Kinetic Concepts manufactures and markets therapeutic hospital beds and medical devices that help correct circulatory problems, pulmonary complications and other medical conditions in patients who are immobilized.

"Product liability losses have been minimal over the 20-year history of the company," according to Melvin A. Millsap, director of benefits and risk management. "Risk management at KCI involves strong adherence to Occupational Safety and Health Administration and federal drug administration standards."

Kinetic has insured the product liability exposure in its Cayman-based captive, KCI Insurance Co. Ltd. for five years. Fronting services for the captive are provided by American International Group Inc. units Insurance Co. of the State of Pennsylvania and National Union.

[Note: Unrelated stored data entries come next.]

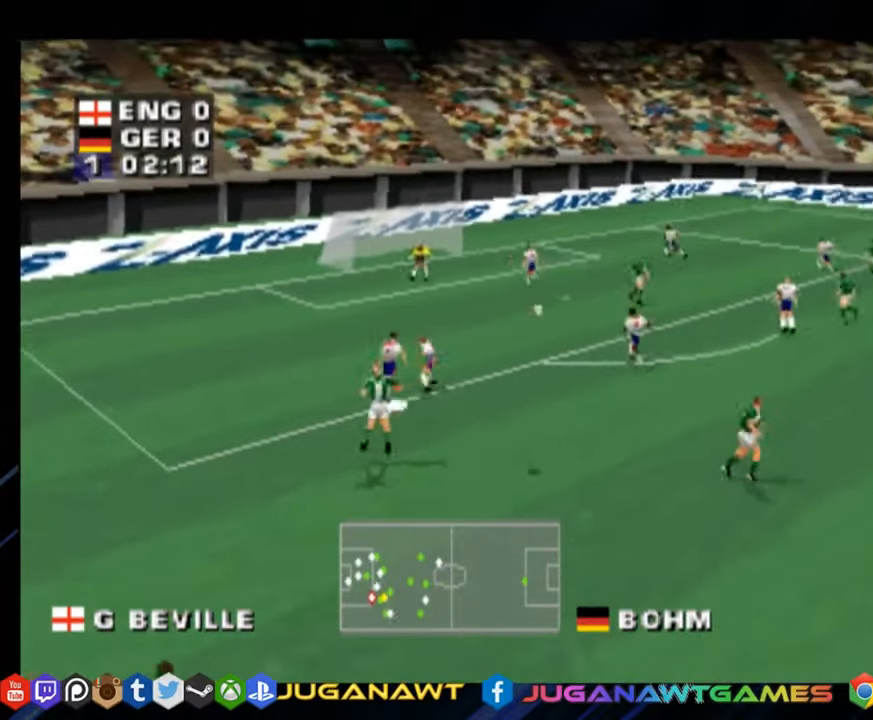
{"buttons": ["CROSS", "DPAD_DOWN", "DPAD_RIGHT"], "right_stick": "center", "events": [[17, "L2", "up"], [201, "CROSS", "down"], [201, "L2", "down"], [317, "CROSS", "up"], [351, "L2", "up"], [468, "CROSS", "down"]]}
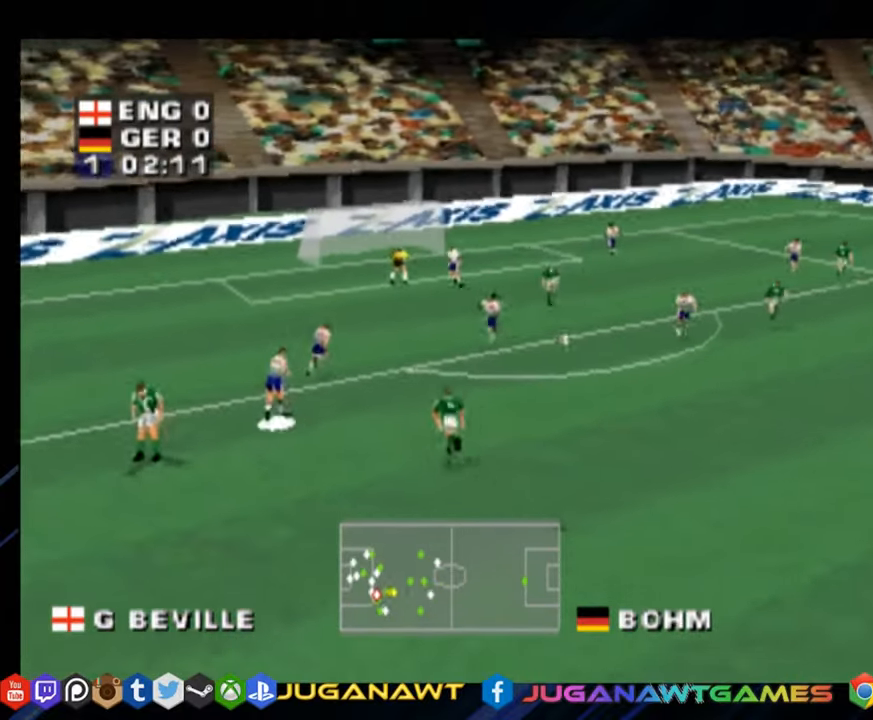
{"buttons": ["L2", "DPAD_DOWN", "DPAD_RIGHT"], "right_stick": "center", "events": [[50, "CROSS", "up"], [500, "L2", "down"]]}
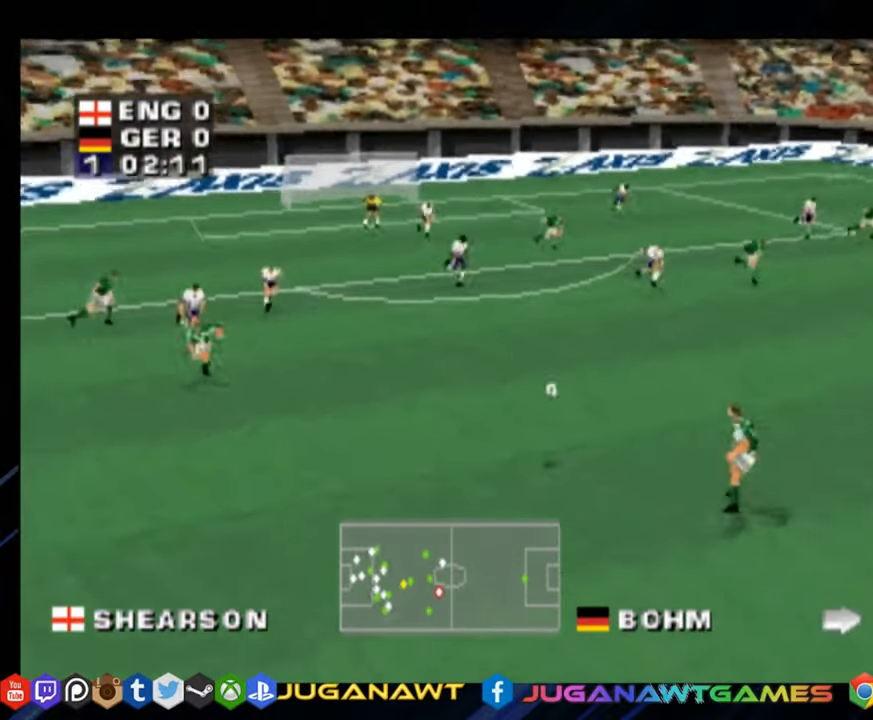
{"buttons": ["CROSS", "DPAD_DOWN", "DPAD_RIGHT"], "right_stick": "center", "events": [[201, "L2", "up"], [418, "CROSS", "down"]]}
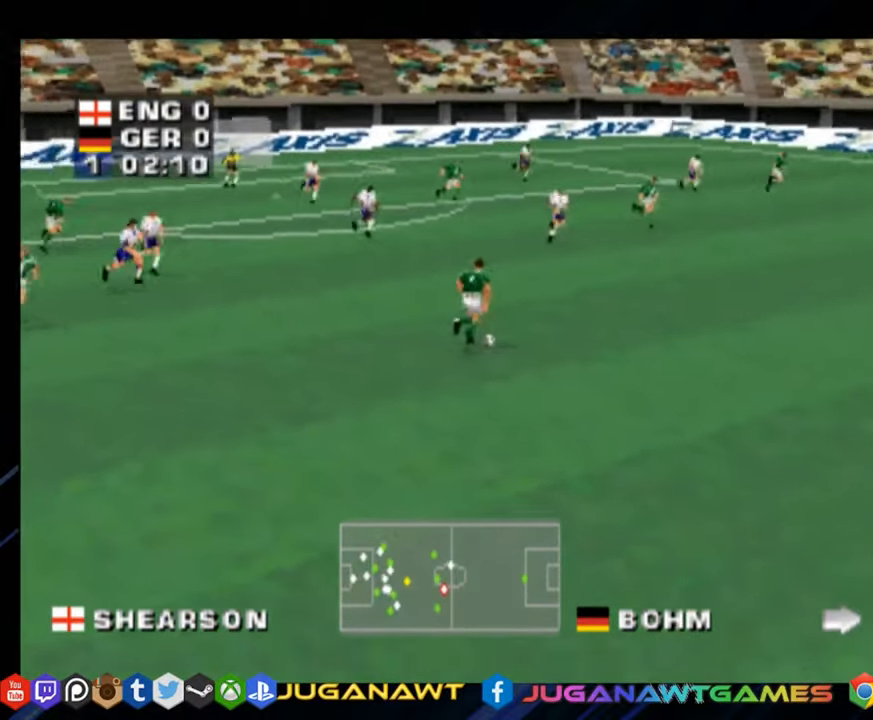
{"buttons": ["DPAD_DOWN"], "right_stick": "center", "events": [[67, "CROSS", "up"], [400, "DPAD_RIGHT", "up"]]}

The captive, which also insures the company's automobile liability, workers compensation and general liability exposures, retains the first $500,000 of risk while AIG provides excess coverage and $30 million in umbrella coverage.

"Manufacturers are doing everything they can to limit the risks," said Donnellda Rice, general counsel at the Washington-based Health Industry Manufacturers Assn.

However, there is no way to eliminate the risk associated with some products, particularly implant devices, she acknowledged.

Research, testing and educating doctors and the public on how to use devices are ways to limit risk, Ms. Rice said. "But you have to realize some devices are inherently risky."